Here’s the thing, the more you write, the more opportunities you have for your work to be discovered. You never know who might read your work, or where that may lead. It’s not just about going viral either, but putting in the work and making something worthy of the love and excitement of your readers.
Everything you write is a rung in the ladder of your experience and growth as a writer. The better you want to get at this writing thing, the more you have to write. The bigger the opportunities you want to have, the more you have to write. And the more you want from all of this, the more you have to write.
You can’t get around this, if you want to be a next-level writer, you have to do next-level things. You have to push yourself, challenge yourself, and trust yourself.

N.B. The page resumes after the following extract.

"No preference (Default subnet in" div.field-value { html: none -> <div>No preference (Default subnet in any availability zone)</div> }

No matter what, keep working, keep writing, and keep moving forward.
Mistakes to avoid
OK, time for some real talk. This won’t be easy, trust me, if it’s one thing I’ve learned time and time again is just how danged difficult this writing thing can be. I write about these topics a lot, but you know what? I still have days where the creativity runs dry, the ideas dodge me, and I feel like I’m writing through sludge — every thought and idea comes so slowly and with such difficulty.

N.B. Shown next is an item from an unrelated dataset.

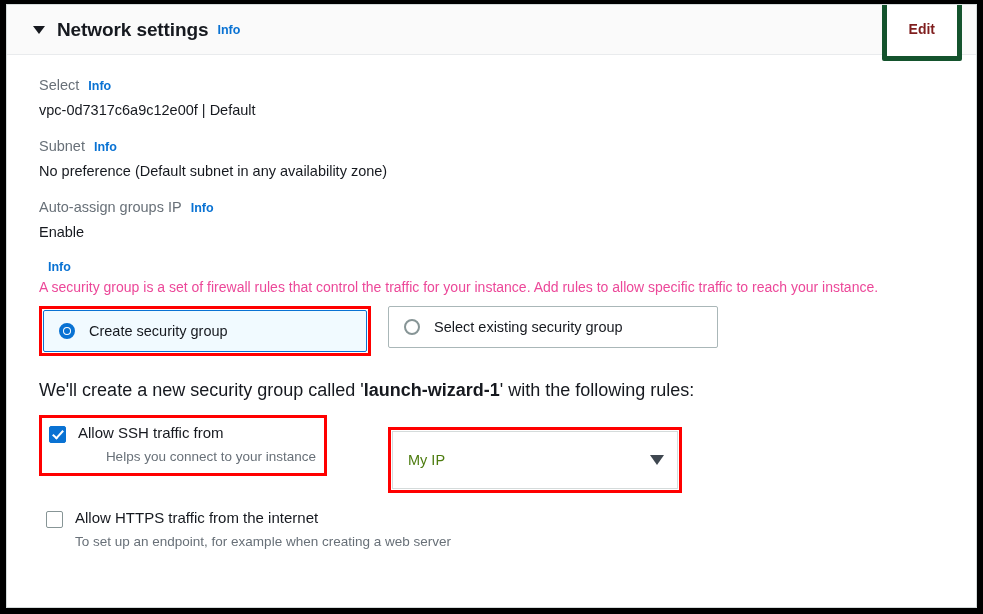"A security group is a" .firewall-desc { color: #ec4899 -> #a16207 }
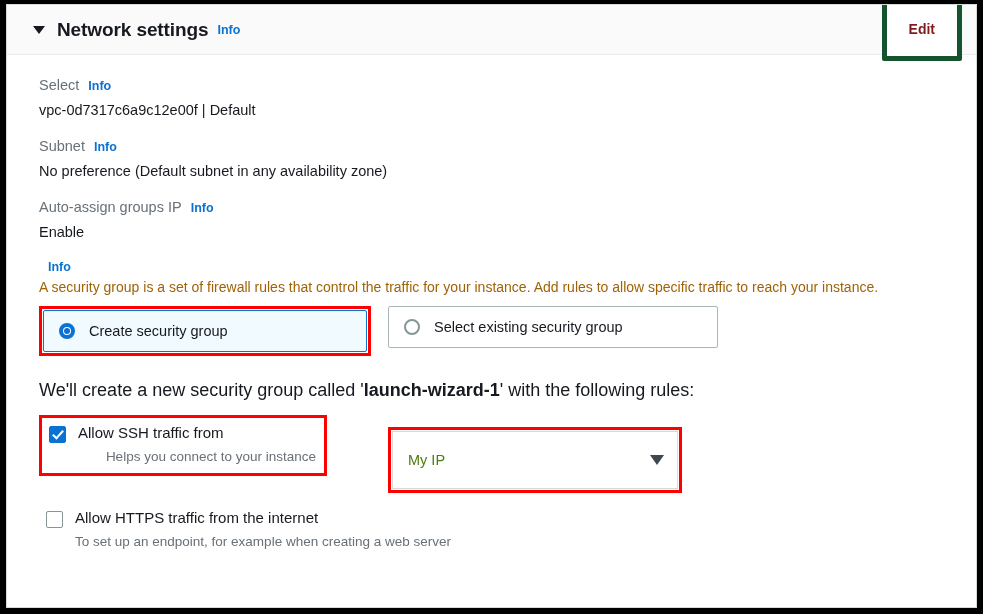"My IP" .select-value { color: #4d7c0f -> #0f766e; text-align: none -> center }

I want you to know these things because that’s how you can be successful at it. You have to learn from more than just your own experiences, you have to learn from mine and others too. This is the secret sauce to learning anything that seems larger than life. Study the lessons and lives of those who are doing the work.
Mistakes to avoid:
- Expecting this to be easy, it won’t be.
- Getting into this for the wrong reason. Write to help, write to inspire, write to transform your life and the lives of others, but don’t do it for fame, fortune, or whatever else might distract you from this noble work.
- Having a weak “why” fueling your effort. You need a sense of mission, a bigger purpose behind all of this. It’ll carry you on the toughest days.
- Not planning ahead. I’m a sucker for a good strategy and a well-built plan. Know ahead of time what you’re going to do and how you’re going to do it. Are you going to batch write for a day or two and edit next, then publish everything on a schedule or try to work at it daily? Whatever your approach, keep this in mind, life will still surprise you. Try to anticipate this as much as possible.
- Not reflecting on the endeavor regularly. This kind of challenge is going to need some thoughtful reflection, maybe some adaptation, or even outright change. That’s all fine, it’s part of it. Give yourself time to discover what is and isn’t working, and time to think about how to face each of these situations head-on.
Now we come full circle. The simple truth is, only you know what’s best for you as a writer and what’s best for your writing long-term. That’s what should guide your decision more than anything.
If you post daily, will your blog see increased growth? New readers showing up? New engagement? Absolutely.
The tricky part of winning at blogging, and doing so over the long-haul too, is to find the balance and to work it for everything it has. You have to work hard, smart, and constantly be evaluating what is and isn’t working. This will take effort, but if you can pull it off.
So, what’s right for you? What can you do, every day, without missing a beat? Can you keep showing up? If so, smash that publish button and get ready for the next time around.
In the end, you just might come to discover that it isn’t really about hitting the publish button nearly as much as it is about who you become doing so. All you can do is show up, smash it, and grow.